New Morrinsville Water Treatment Plant on track
A new bore in the north east of Morrinsville is in place and the resource consent from Waikato Regional Council will allow Council to treat and supply additional water for Morrinsville.
As part of the 2021-31 Long Term Plan consultation Council asked the community if they wanted one or two additional water sources in Morrinsville and 63% of submitters preferred two new supply sources. Further work identified that it would be more cost effective and result in the same amount of water by taking more water from one of the new bores, instead of drilling two bores with smaller water takes.
“What’s important is that we’re developing a more resilient water supply network. Having the Lockerbie source allows us to continue supplying water to the town even if we have issues at the Waterworks Road plant,” says Council’s water manager Karl Pavlovich.
Council aims to have the Permanent Water Treatment Plant final design finalised by September 2023, and operational by mid next year. In the meantime, to help reduce any effects a dry summer might have on Morrinsville’s water supply a Temporary (containerised) Water Treatment Plant has been placed on site and the pipework for the bore head works is almost complete.
Pavlovich is pleased with progress. “There are still some checks and minor works to finalise the installation but we’re expecting the temporary plant to be commissioned this month with a view to having it in full time production for the coming summer.
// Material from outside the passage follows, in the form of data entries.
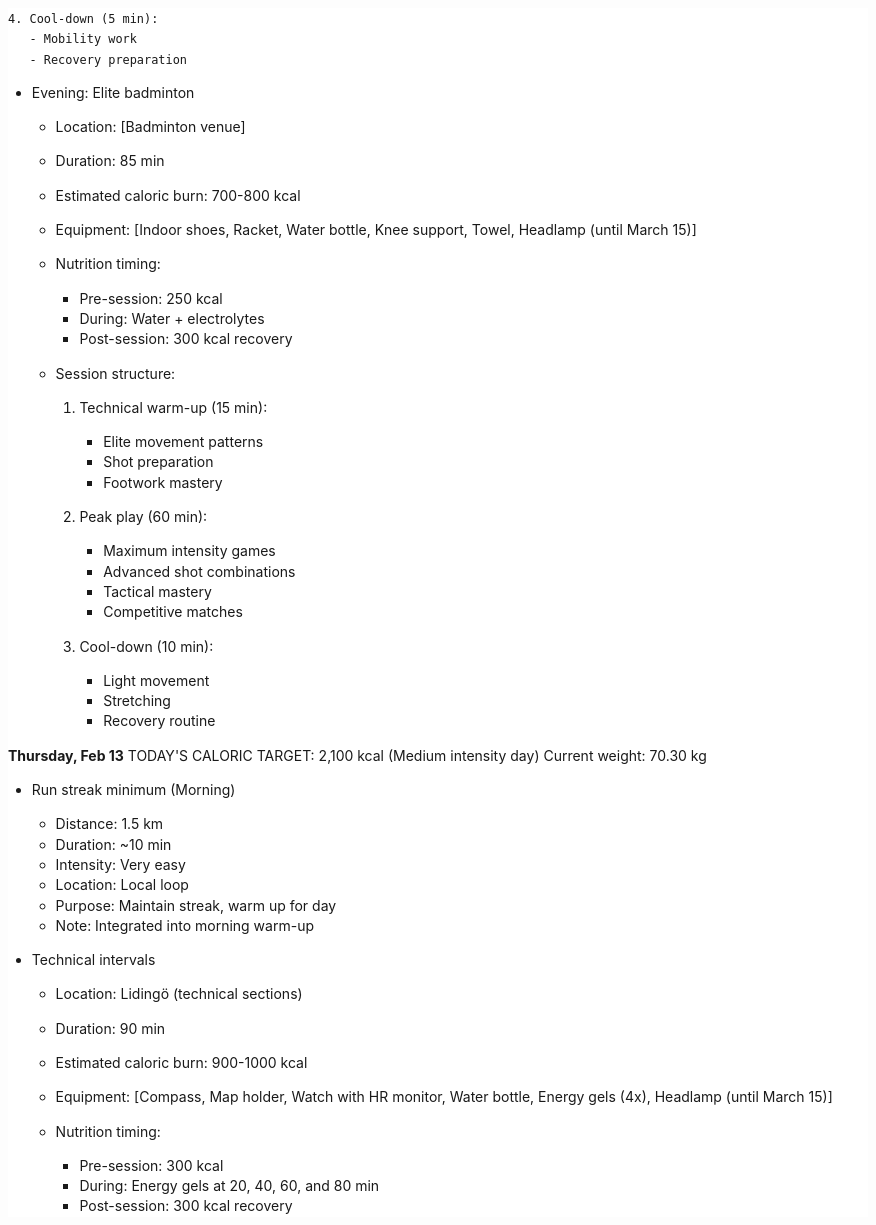     4. Cool-down (5 min):
       - Mobility work
       - Recovery preparation

- Evening: Elite badminton
  * Location: [Badminton venue]
  * Duration: 85 min
  * Estimated caloric burn: 700-800 kcal
  * Equipment: [Indoor shoes, Racket, Water bottle, Knee support, Towel, Headlamp (until March 15)]
  
  * Nutrition timing:
    - Pre-session: 250 kcal
    - During: Water + electrolytes
    - Post-session: 300 kcal recovery
  
  * Session structure:
    1. Technical warm-up (15 min):
       - Elite movement patterns
       - Shot preparation
       - Footwork mastery
    
    2. Peak play (60 min):
       - Maximum intensity games
       - Advanced shot combinations
       - Tactical mastery
       - Competitive matches
    
    3. Cool-down (10 min):
       - Light movement
       - Stretching
       - Recovery routine

**Thursday, Feb 13**
TODAY'S CALORIC TARGET: 2,100 kcal (Medium intensity day)
Current weight: 70.30 kg

- Run streak minimum (Morning)
  * Distance: 1.5 km
  * Duration: ~10 min
  * Intensity: Very easy
  * Location: Local loop
  * Purpose: Maintain streak, warm up for day
  * Note: Integrated into morning warm-up

- Technical intervals
  * Location: Lidingö (technical sections)
  * Duration: 90 min
  * Estimated caloric burn: 900-1000 kcal
  * Equipment: [Compass, Map holder, Watch with HR monitor, Water bottle, Energy gels (4x), Headlamp (until March 15)]
  
  * Nutrition timing:
    - Pre-session: 300 kcal
    - During: Energy gels at 20, 40, 60, and 80 min
    - Post-session: 300 kcal recovery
This additional water supply will feed straight into the existing water supply for Morrinsville.”
“A permanent water treatment plant takes a lot more time to get the necessary approvals and consents to build than the temporary option. The benefit of having a permanent water treatment plant is that it will be able to treat four times the amount of drinking water than what the temporary set up can.”
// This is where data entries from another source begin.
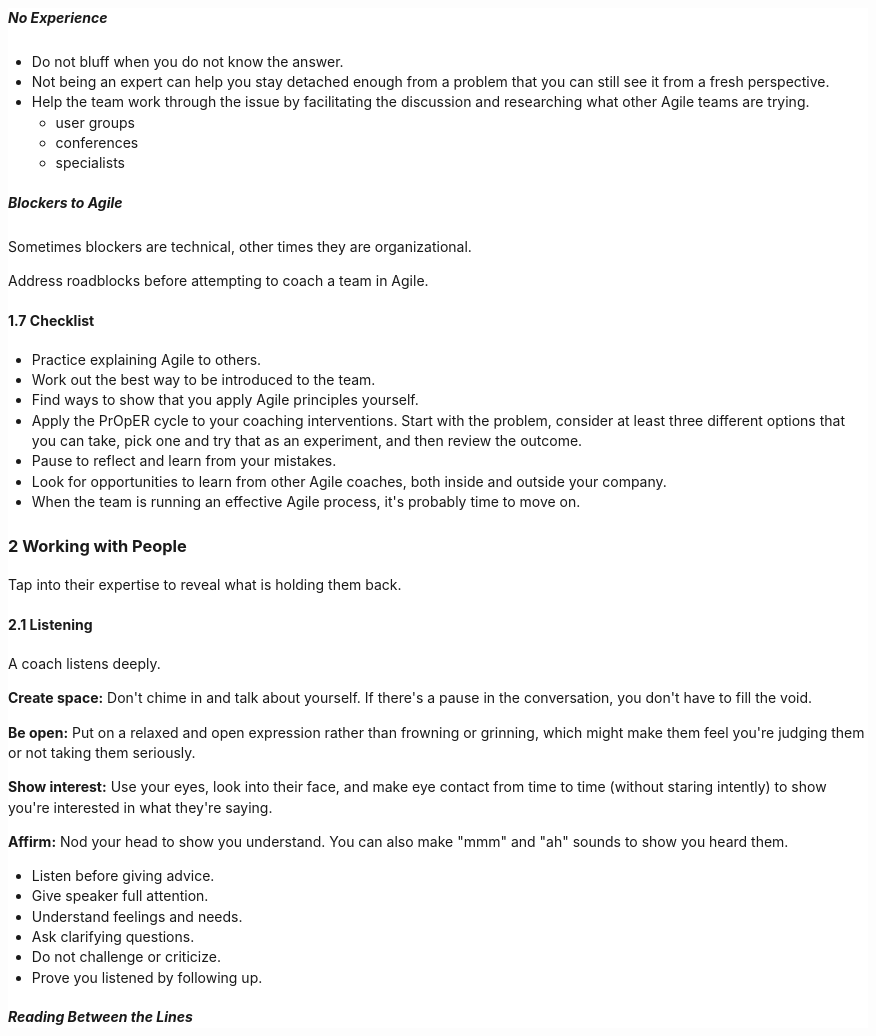 ##### No Experience
* Do not bluff when you do not know the answer.
* Not being an expert can help you stay detached enough from a problem that you can still see it from a fresh perspective.
* Help the team work through the issue by facilitating the discussion and researching what other Agile teams are trying.
	* user groups
	* conferences
	* specialists

##### Blockers to Agile
Sometimes blockers are technical, other times they are organizational.

Address roadblocks before attempting to coach a team in Agile.

#### 1.7 Checklist

* Practice explaining Agile to others.
* Work out the best way to be introduced to the team.
* Find ways to show that you apply Agile principles yourself.
* Apply the PrOpER cycle to your coaching interventions. Start with the problem, consider at least three different options that you can take, pick one and try that as an experiment, and then review the outcome.
* Pause to reflect and learn from your mistakes.
* Look for opportunities to learn from other Agile coaches, both inside and outside your company.
* When the team is running an effective Agile process, it's probably time to move on.

### 2 Working with People

Tap into their expertise to reveal what is holding them back.

#### 2.1 Listening

A coach listens deeply.

**Create space:** Don't chime in and talk about yourself. If there's a pause in the conversation, you don't have to fill the void.

**Be open:** Put on a relaxed and open expression rather than frowning or grinning, which might make them feel you're judging them or not taking them seriously.

**Show interest:** Use your eyes, look into their face, and make eye contact from time to time (without staring intently) to show you're interested in what they're saying.

**Affirm:** Nod your head to show you understand. You can also make "mmm" and "ah" sounds to show you heard them.

* Listen before giving advice.
* Give speaker full attention.
* Understand feelings and needs.
* Ask clarifying questions.
* Do not challenge or criticize.
* Prove you listened by following up.

##### Reading Between the Lines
The additional water supply provides greater water security but does not mean the end to water restrictions. “We don’t have access to unlimited water,” says Pavlovich. “Our consents (with Waikato Regional Council) limit the amount of water we can take, and that’s why limiting its use will continue to happen when there’s a need to lower water demand. Water’s a precious resource and restrictions are part of Council’s overall water management strategy and are used to manage water demand at peak times of the year. However, we’ll be aiming to manage our water supplies to minimise level 3 and 4 restrictions in future.”
Council is also working on a “Water Master Plan”. This plan will assess the district’s current infrastructure and water use, and provide recommendations for ensuring continued supply of safe, clean drinking water to growing communities within the district for the next 50 years.